Die Kirche, die diese Tragödie gemeinsam mit den Algeriern durchlebte,
wurde in diesem Moment
zur „algerischen Kirche“.
Die Worte des arabischen Lieds sagen:
Wir bezeugen, dass es keine Existenz ohne Liebe gibt
Wir bezeugen, dass es kein Leben ohne Liebe gibt
Wir bezeugen, dass der Mensch für die Liebe geschaffen ist
Wir bezeugen, dass es keinen Gott gibt außer den Gott der Liebe.
Er wurde getötet.
Es war furchtbar.
Man wollte ihm den Mund verbieten,
aber jetzt trifft uns sein Wort umso mehr.
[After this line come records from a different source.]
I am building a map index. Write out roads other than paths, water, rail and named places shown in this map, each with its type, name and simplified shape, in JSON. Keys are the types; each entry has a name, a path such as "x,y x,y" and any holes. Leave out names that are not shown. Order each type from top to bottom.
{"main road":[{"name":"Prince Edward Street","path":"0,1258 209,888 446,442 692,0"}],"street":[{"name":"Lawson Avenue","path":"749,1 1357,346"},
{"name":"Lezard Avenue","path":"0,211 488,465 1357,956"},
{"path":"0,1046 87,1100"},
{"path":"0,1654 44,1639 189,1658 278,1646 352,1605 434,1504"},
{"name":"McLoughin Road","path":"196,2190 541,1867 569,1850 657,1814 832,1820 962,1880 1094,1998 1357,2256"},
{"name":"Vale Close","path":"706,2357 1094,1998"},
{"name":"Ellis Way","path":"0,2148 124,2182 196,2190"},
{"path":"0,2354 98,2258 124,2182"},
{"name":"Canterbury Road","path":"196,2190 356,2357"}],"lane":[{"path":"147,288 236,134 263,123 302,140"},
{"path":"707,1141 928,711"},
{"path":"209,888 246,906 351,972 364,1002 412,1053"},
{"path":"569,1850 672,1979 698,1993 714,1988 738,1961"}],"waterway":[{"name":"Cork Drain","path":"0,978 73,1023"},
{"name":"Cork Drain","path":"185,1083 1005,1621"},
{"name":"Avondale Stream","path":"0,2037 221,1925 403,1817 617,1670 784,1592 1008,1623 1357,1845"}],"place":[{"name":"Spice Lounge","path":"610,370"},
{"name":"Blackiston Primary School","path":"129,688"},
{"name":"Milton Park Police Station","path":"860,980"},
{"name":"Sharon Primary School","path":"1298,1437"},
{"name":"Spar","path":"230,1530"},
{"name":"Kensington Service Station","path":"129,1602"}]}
Es erschien mir absolut wesentlich, dass in Frankreich
und auch überall sonst, wo es möglich ist,
Christen und Moslems Beziehungen des Vertrauens und der Freundschaft schließen,
um sich gegenseitig zu verstehen.
Auf diese Weise kann man überall dort,
wo dies nicht mehr möglich ist, wenigstens sehen,
dass dies woanders möglich ist und die Hoffnung bestehen bleibt,
dass eine Zukunft für Christen und Moslems möglich ist.
Eine Freundin, Oum el Kheir, sagte uns folgendes
über die Präsenz der Kirche in der Nachbarschaft zu Andersgläubigen:
„ Seid der kleine Stein, der verhindert, dass die Türe zufällt
und der Islam sich selbst verschließt“.
Ich glaube fest an die Begegnung.
Ich glaube, dass wir in der Begegnung mit Menschen die Dinge verstehen.
Wir können Bücher lesen, aber das wichtigste ist die Begegnung,
dort wo man lebt oder woanders.
Und darin muss Europa vorangehen.
Ich glaube, dass wenn Europa nicht offen bleibt,
es nicht ein Europa der Werte bleibt,
dann wird es gezwungen sein, sich hinter Mauern zurückzuziehen,
was es bereits heute tut.
Klar, dass das Gewalt hervorruft.
Die einzige Alternative zur Gewalt ist die Begegnung.
Jeder sollte mindestens einen muslimischen Freund haben.
Denn wenn man einen muslimischen Freund hat,
hat man durch ihn einen kleinen Schlüssel,
um in eine Realität einzutreten, die man nicht versteht,
die uns fremd erscheint und vielleicht bedrohlich.
Also ich glaube man muss keine Angst haben, sondern Freundschaft wagen.
Aus Jesaja, Kapitel 50, Verse 4 und 5:
Gott, der Herr, gab mir die Zunge eines Jüngers,
damit ich verstehe, die Müden zu stärken durch ein aufmunterndes Wort.
Jeden Morgen weckt er mein Ohr,
damit ich auf ihn höre wie ein Jünger.
Gott, der Herr, hat mir das Ohr geöffnet.
Ich aber wehrte mich nicht und wich nicht zurück.
Herr, als wir noch weit weg von dir waren, hast du uns zuerst gesucht, um uns zu begegnen.
Gib uns die Gnade, dem Anderen,
der nicht so ist wie wir und der uns vielleicht Angst macht, zu begegnen.
Komm und befreie uns und unser Gegenüber von
aller Gewalt, Abschottung, Verachtung und allem Hass.
Wir bitten dich für die algerische Kirche,
dass sie auch weiterhin ein Zeichen deiner Liebe für alle sein kann.
Wir vertrauen dir die Gemeinschaft Chemin Neuf
und ihre Präsenz im Kloster Tibhirine an.